There’s no better word for it, that physiological fear factor that strikes you when you have the split-second opportunity to do something great or screw it up royally trying. The panic hit Branch and Hernandez in the hands just before Brady’s passes did, and each receiver jerked away a split-second soon.

After those two drops, the Patriots’ chances of winning the game fell from 15% to a mere 3% – from a gambler’s hunch bet to a hopeless prayer.

3. Tom Brady can’t find the neighborhood, is called for intentional grounding.

The bizarre play that opened the game’s scoring also changed its endgame. We’ve seen Tom Brady and little-known referee’s decisions interact in huge games before (cough, cough… “tuck rule”) but we’ve rarely seen him be the victim of those decisions. In this case, though, not knowing the rulebook cost his team two points and perhaps more than that.

Brady was dropping back to pass on his team’s first play of its first possession, drifting back into the end zone from his own 6. He cared not about where his feet were, though, as he scanned the field for one of his receivers to come open. Suddenly, though, Justin Tuck broke loose and came hurtling toward him, and Brady heaved the ball down the field.

We’ve seen plenty of intentional grounding calls, but rarely one that came on a deep pass down the middle. However, these aren’t the Randy Moss Patriots, and no one was running anything resembling a deep route. The zone was free of jerseys for a good twenty yards … a long way away from any receiver’s “neighborhood,” the foundation of the refs judgement calls on these plays.

The play put two points on the board, took the ball away from the Pats, and gave it back to the Giants who promptly marched down the field for seven more. The touchdown drive was one thing. But the two point cushion would dramatically change the endgame.

If Coughlin is down 17-13 late in the fourth quarter, the dynamics of the chess match between coaches is dramatically different. There’s no opportunity to bleed the clock and give the game to Lawrence Tynes. And no incentive for Belichick to open the gates and let Bradshaw score. Even if the New Yorkers do break through for seven in this scenario, Brady would get the ball back down just a field goal, making for a much shorter game-ending drive.

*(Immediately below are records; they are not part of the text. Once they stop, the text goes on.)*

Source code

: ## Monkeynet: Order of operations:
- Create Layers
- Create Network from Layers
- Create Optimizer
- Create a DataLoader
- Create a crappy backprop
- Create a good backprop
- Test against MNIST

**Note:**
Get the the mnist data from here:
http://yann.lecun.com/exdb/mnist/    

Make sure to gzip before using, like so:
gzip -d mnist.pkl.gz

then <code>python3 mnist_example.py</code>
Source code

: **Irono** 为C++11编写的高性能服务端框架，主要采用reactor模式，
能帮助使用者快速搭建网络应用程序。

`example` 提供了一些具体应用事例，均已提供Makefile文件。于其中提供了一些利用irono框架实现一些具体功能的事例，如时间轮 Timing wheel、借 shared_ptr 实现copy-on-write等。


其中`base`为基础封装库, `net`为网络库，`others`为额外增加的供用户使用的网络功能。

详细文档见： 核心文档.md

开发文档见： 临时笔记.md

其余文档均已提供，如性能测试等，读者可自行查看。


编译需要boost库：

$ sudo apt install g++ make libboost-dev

4. Rob Ninkovich gets called offside in the fourth quarter.

A lot happened after this play that ended up affecting the game more, but it still stands as a little mistake that was symptomatic of an error-prone evening from the New Englanders in this edition of the Super Bowl. And it did end up changing the dynamic of the drives to come.

The Patriots had the Giants pinned deep in their own territory, and very nearly came away with a fumble recovery off an Ahmad Bradshaw carry on second down. Facing long odds and a 3rd and 7 from their own 11 yard line, the Giants called timeout. Apparently, they spent that time rehearsing an elaborate snap count. Eli gave a hard count, a double-stomp of his foot, and then froze for a crucial half second as Ninkovich – the Pats’ former long-snapper turned leading pass rusher – took the bait and came crashing around the pile just before the snap of the ball.

It was an easy yellow flag for the refs to throw, and turned a difficult 3rd and 7 into an easy 3rd and 2. Manning caught fire from that point, connecting on his next five passes to drive to the New England 43 yard line before stalling and punting away.

While the defense held, the Patriots had lost fifty yards of field position, yards that would become precious as Brady prepared to drive his team for a game-clinching score.

A drive, a game, and a season, that would effectively end on Welker’s dropped pass.